The Delhi Police (DP) is the law enforcement agency for the National Capital Territory of Delhi (NCT). Delhi Police comes under the jurisdiction of the Ministry of Home Affairs (MHA), Government of India. In 2015, sanctioned strength of Delhi Police was 84,536 (including I.R. Battalions) making it one of the largest metropolitan police forces in the world. About 25% of Delhi Police strength is earmarked for VIP security.

The headquarters of Delhi Police are located at Jai Singh Marg, Connaught Place, New Delhi. As of January 2019, there are 15 Districts of Delhi Police, each headed by a Deputy Commissioner of Police (DCP).

History
Delhi Police has its origin in a small security force, established in 1854, under the assistant of British Resident to the Mughal Imperial Courts. Founded in 1861 after the adoption of the Indian Police Act, Delhi Police remained a part of the Punjab Police until India gained independence in 1947.

Organisation

Before 1948 Delhi was part of Punjab Police.

1948–1966
In 1948, the Delhi Police was restructured. Mr D.W. Mehra became the first chief of Delhi Police. The strength of the Delhi Police in 1951 was about 8,000 with one Inspector General of Police (IGP) and eight Superintendents of Police (SP). In 1956 a post of Deputy Inspector General of Police was created. In 1961, the strength of Delhi police was over 12,000.

In 1966, the Delhi Police on the basis of the Khosla Commission Report was reorganized. Four police districts, namely, North, Central, South and New Delhi were created. In 1978, the Delhi Police Act was passed and the Commissioner System was introduced with effect from 1 July 1978.

J.N. Chaturvedi, with rank of IGP, became first Commissioner of Delhi Police from October 1978 – Jan 1980.

══════════════════════════════

> _TASK GOAL_:
Using the text on the Delhi Police, answer the questions below and number each answer to match its question.
1. Where are the Delhi Police headquarters located?
2. Who became the first chief of Delhi Police after its restructuring in 1948?
3. In what year was the Delhi Police Act passed?

> _DATA PROVIDED_:
══════════════════════════════

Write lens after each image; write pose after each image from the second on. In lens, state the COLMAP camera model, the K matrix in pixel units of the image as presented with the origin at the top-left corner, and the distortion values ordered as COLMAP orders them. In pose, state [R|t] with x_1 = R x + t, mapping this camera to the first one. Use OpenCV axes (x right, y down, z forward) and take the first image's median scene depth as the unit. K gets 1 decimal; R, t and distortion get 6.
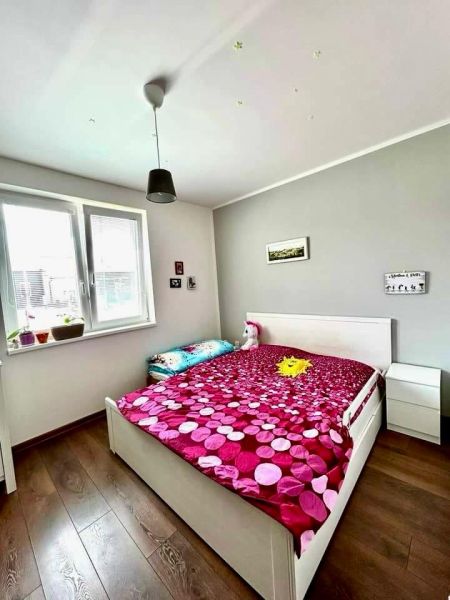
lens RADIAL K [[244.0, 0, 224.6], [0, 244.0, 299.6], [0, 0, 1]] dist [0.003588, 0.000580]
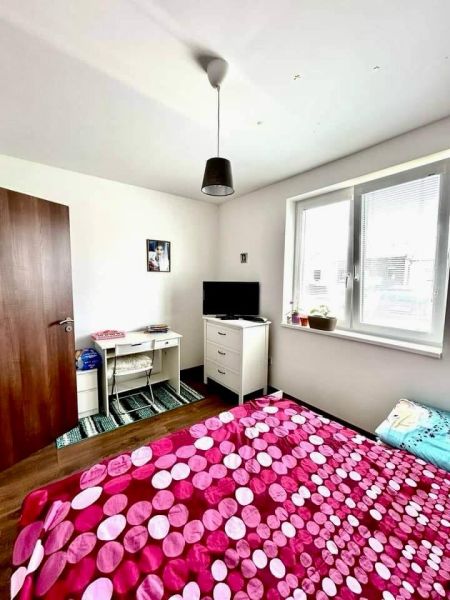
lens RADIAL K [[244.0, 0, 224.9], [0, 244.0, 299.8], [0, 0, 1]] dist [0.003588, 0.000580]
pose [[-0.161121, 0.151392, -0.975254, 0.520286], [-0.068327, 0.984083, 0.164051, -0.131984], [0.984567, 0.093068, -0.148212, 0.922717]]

══════════════════════════════

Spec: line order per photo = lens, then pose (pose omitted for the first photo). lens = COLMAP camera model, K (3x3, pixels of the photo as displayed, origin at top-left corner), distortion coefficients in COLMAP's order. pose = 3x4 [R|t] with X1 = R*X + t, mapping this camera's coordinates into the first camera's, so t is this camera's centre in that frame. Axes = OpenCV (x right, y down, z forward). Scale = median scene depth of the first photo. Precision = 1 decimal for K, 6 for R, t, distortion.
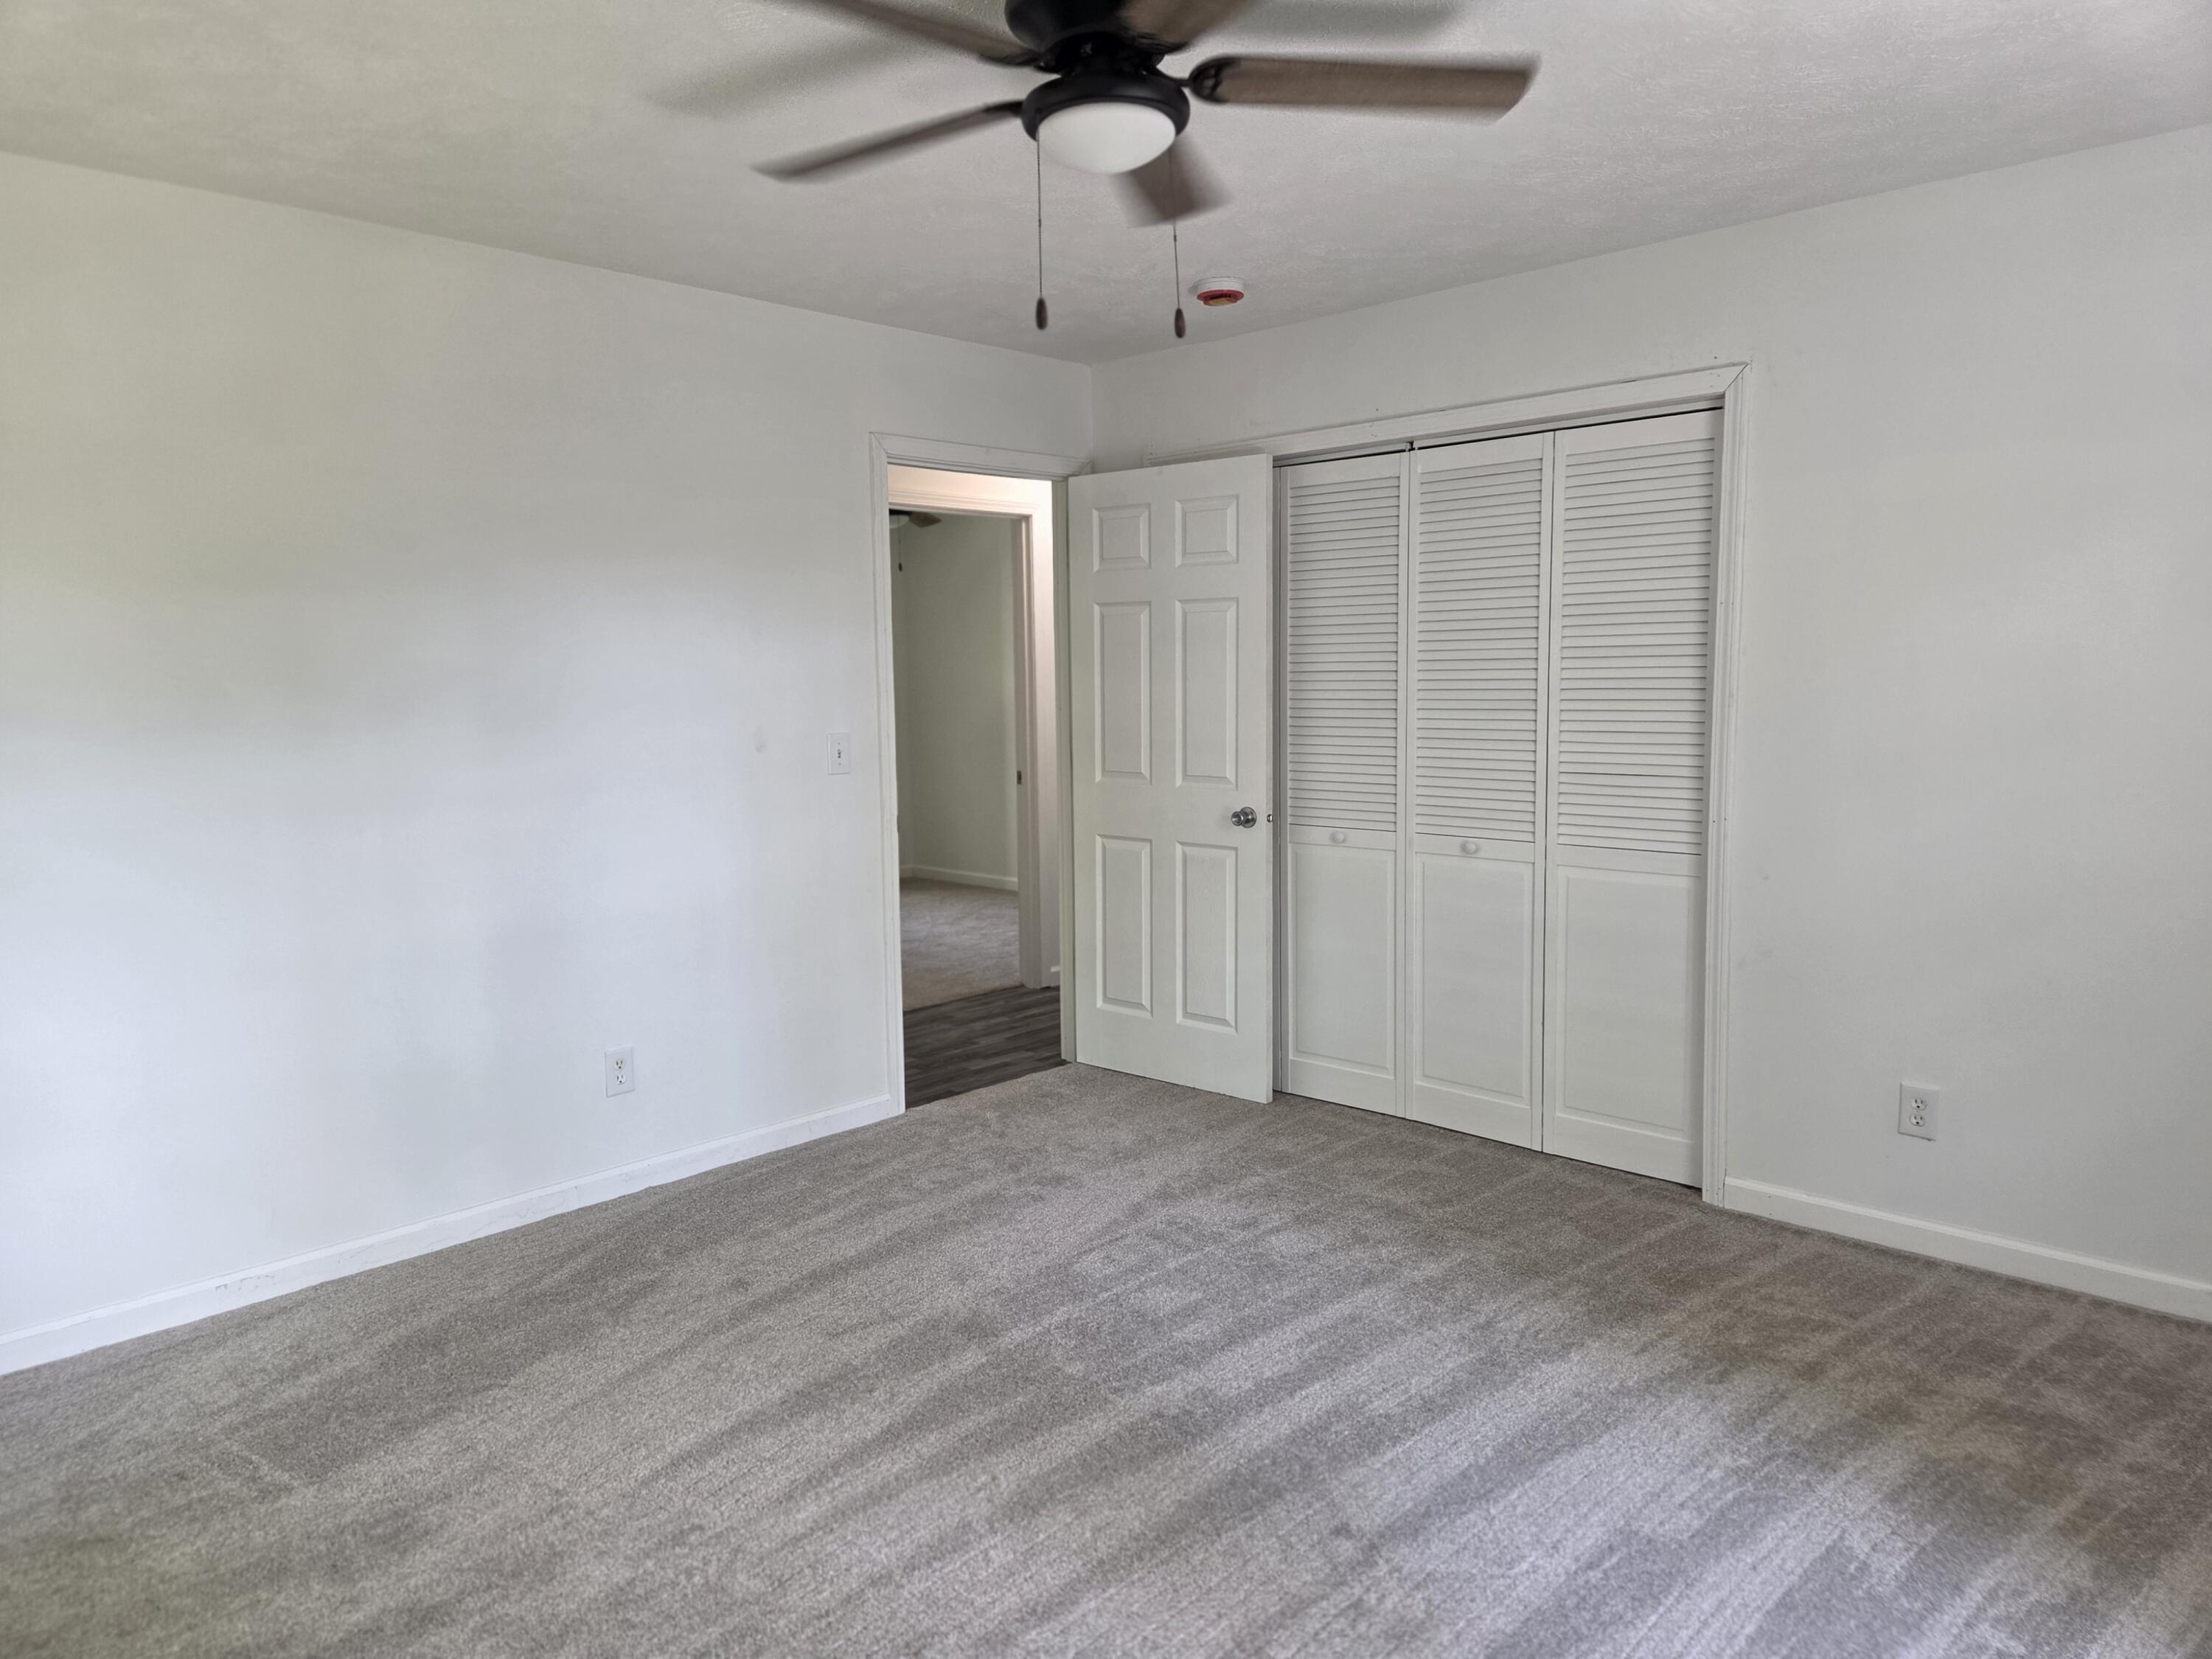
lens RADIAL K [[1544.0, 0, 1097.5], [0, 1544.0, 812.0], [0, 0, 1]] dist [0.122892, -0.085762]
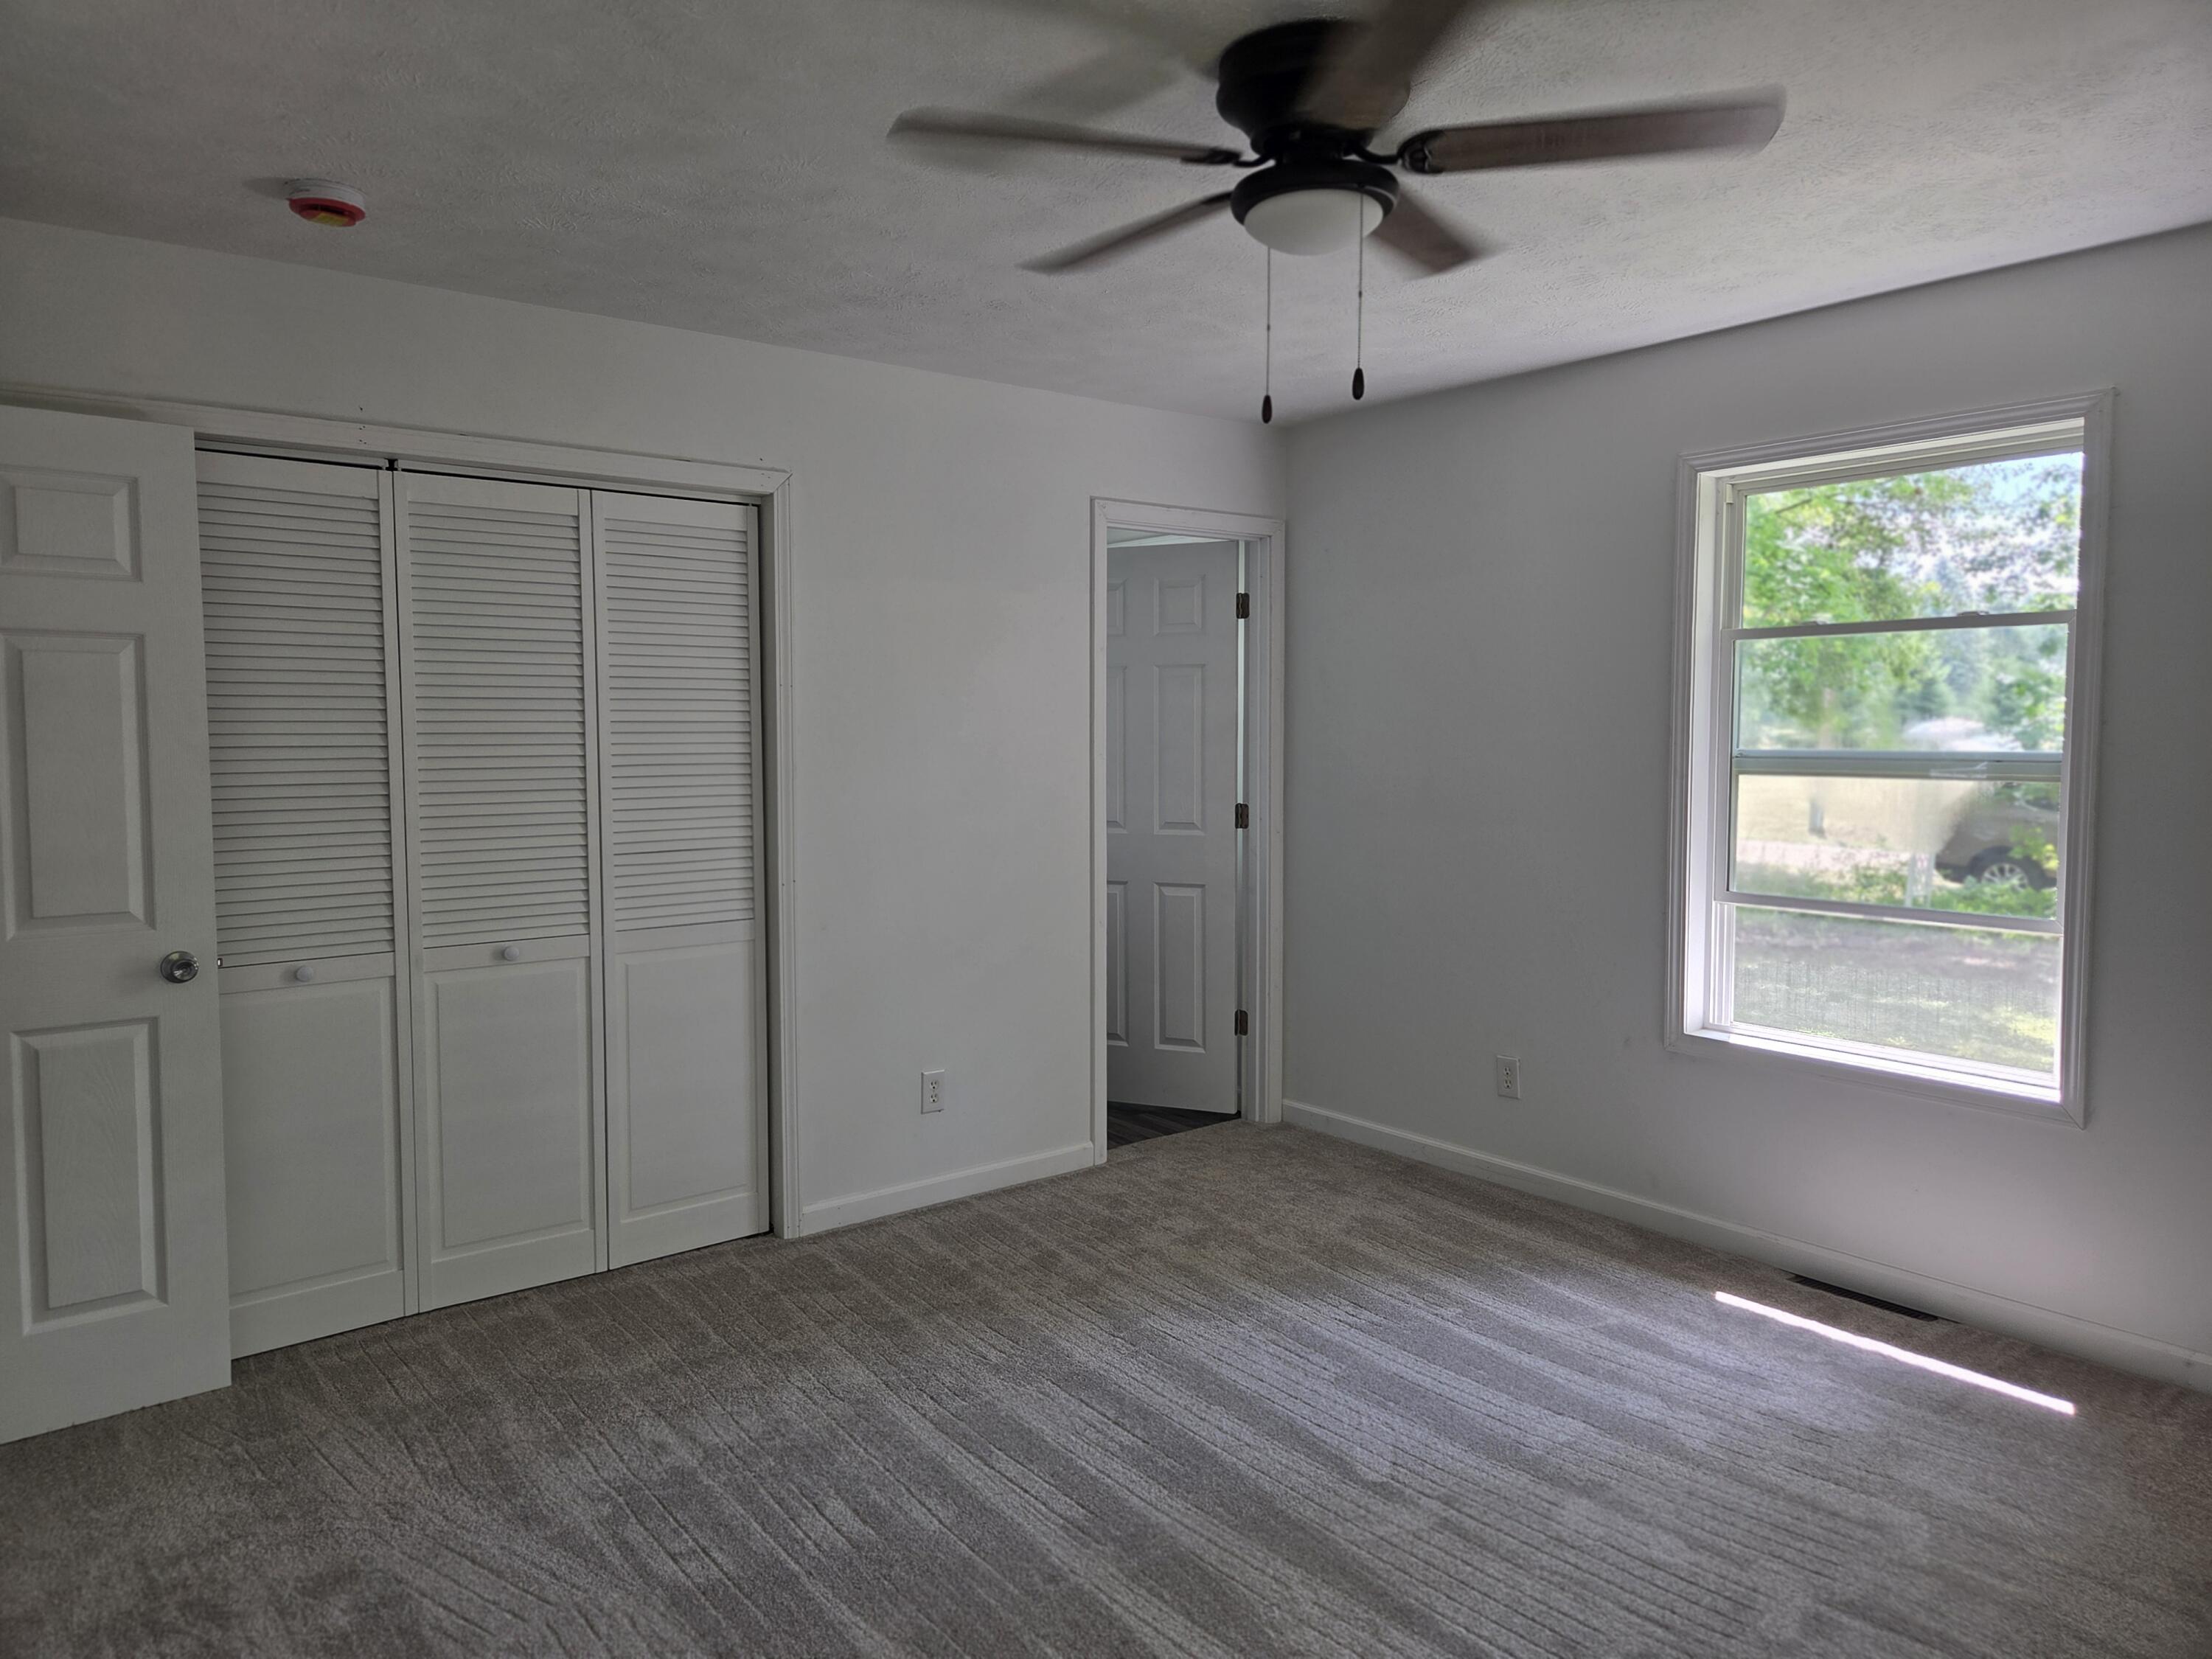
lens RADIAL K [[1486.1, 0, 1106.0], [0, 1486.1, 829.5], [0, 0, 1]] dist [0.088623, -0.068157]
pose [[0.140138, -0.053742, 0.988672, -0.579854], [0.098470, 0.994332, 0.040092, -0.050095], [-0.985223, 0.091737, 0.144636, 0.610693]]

══════════════════════════════

> _RESPONSE_:
1. Jai Singh Marg, Connaught Place, New Delhi
2. Mr D.W. Mehra
3. 1978